DATA RECORDS |
......

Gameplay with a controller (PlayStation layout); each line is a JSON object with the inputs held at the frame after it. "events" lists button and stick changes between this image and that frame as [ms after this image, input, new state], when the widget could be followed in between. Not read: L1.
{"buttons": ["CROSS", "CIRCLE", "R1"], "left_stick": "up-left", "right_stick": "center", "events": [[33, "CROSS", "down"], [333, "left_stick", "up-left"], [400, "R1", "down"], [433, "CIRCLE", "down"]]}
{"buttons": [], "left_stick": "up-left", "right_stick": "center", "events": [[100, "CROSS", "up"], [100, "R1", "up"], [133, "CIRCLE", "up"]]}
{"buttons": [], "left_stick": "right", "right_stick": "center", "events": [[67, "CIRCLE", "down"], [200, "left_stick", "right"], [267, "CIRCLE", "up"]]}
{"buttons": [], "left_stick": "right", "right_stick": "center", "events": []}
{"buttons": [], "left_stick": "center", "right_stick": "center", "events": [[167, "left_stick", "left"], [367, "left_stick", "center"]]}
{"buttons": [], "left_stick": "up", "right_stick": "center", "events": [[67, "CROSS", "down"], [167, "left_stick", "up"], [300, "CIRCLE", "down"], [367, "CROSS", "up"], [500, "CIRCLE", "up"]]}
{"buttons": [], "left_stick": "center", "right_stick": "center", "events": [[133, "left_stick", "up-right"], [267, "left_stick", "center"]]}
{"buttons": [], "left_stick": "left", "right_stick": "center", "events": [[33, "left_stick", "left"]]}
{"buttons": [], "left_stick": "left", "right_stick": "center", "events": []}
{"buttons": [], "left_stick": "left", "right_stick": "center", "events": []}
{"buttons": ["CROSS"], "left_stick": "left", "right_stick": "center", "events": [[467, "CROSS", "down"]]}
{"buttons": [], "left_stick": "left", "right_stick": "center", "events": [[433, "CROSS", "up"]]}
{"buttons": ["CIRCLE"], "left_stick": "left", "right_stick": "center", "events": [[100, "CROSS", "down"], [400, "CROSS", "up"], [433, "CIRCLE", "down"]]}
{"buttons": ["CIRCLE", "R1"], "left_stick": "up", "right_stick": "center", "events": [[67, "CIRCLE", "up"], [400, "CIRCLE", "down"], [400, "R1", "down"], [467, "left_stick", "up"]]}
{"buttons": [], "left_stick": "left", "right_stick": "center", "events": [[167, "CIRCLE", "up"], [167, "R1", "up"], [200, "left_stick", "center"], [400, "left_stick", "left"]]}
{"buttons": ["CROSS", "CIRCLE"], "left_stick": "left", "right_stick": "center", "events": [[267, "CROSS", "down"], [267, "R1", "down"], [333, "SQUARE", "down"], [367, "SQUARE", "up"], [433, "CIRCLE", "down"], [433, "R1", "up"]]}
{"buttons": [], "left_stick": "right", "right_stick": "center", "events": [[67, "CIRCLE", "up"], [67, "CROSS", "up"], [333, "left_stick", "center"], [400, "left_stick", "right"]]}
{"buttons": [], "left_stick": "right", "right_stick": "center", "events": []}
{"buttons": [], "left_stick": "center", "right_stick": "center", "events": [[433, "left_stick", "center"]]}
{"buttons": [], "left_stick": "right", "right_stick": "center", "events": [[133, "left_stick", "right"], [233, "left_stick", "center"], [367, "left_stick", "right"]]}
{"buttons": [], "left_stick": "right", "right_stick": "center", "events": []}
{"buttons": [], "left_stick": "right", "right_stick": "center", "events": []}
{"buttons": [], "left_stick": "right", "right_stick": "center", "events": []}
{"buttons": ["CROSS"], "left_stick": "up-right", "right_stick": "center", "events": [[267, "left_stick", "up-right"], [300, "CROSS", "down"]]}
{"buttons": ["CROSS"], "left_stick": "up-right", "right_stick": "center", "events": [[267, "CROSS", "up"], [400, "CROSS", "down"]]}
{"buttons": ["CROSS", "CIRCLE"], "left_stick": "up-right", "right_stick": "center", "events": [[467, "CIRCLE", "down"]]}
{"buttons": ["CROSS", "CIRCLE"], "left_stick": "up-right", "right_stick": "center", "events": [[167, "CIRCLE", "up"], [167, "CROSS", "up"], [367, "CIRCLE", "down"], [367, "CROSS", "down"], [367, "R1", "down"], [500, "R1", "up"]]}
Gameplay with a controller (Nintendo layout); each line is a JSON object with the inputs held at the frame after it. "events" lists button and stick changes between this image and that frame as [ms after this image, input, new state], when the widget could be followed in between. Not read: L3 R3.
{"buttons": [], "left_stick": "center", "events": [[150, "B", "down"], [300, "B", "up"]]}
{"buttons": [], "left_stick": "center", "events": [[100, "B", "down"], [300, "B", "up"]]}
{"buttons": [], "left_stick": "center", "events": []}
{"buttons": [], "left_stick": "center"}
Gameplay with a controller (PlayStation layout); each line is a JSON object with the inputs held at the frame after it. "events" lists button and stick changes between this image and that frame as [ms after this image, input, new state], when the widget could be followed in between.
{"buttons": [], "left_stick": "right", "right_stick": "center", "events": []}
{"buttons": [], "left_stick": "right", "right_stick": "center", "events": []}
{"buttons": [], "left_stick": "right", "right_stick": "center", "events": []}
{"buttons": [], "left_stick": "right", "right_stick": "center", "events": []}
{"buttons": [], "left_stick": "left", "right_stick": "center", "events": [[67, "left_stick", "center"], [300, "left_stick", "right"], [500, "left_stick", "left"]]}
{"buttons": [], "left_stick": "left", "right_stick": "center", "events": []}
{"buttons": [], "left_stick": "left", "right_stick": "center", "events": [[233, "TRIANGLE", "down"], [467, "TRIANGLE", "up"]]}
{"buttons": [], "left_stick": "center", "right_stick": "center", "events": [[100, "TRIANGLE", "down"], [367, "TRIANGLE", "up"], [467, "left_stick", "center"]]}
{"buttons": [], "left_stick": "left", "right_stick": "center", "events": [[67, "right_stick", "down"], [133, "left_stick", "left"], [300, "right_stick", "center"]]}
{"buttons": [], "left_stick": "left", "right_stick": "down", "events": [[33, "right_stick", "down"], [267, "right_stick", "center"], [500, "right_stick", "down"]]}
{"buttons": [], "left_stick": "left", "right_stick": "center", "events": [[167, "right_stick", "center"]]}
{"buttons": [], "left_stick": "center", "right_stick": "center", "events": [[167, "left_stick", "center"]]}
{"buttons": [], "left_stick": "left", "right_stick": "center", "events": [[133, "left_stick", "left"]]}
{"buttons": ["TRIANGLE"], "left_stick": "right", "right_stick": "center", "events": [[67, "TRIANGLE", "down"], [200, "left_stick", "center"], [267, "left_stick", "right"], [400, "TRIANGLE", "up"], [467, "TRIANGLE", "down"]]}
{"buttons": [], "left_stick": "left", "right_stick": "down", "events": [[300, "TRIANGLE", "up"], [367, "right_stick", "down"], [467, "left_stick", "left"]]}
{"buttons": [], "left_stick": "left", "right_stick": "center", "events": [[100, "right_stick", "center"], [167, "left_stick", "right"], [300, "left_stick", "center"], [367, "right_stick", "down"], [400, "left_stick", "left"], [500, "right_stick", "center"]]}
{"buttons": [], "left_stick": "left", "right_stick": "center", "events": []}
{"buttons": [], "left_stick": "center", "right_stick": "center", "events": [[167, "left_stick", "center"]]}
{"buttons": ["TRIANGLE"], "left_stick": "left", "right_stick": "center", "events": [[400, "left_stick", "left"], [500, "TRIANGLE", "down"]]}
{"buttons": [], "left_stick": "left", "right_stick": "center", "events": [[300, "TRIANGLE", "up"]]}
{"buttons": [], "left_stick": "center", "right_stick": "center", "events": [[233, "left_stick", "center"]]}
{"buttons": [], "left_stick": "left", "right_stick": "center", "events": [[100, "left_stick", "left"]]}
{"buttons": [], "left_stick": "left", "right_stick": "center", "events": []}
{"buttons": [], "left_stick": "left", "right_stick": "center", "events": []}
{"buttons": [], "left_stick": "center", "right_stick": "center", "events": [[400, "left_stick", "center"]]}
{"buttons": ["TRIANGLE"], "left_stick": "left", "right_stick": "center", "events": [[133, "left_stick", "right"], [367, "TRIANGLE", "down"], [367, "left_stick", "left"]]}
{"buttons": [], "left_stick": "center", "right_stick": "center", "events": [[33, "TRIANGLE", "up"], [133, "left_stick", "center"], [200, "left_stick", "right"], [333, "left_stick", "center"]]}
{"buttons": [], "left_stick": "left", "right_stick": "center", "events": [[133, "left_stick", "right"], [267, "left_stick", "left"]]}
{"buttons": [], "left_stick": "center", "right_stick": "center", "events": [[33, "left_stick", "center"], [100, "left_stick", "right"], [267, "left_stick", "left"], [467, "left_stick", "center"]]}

......

WHAT IS REQUIRED | Filter the listing by the string "with"; copy each matching line.

PROBLEM SOLUTION |
Gameplay with a controller (PlayStation layout); each line is a JSON object with the inputs held at the frame after it. "events" lists button and stick changes between this image and that frame as [ms after this image, input, new state], when the widget could be followed in between. Not read: L1.
Gameplay with a controller (Nintendo layout); each line is a JSON object with the inputs held at the frame after it. "events" lists button and stick changes between this image and that frame as [ms after this image, input, new state], when the widget could be followed in between. Not read: L3 R3.
Gameplay with a controller (PlayStation layout); each line is a JSON object with the inputs held at the frame after it. "events" lists button and stick changes between this image and that frame as [ms after this image, input, new state], when the widget could be followed in between.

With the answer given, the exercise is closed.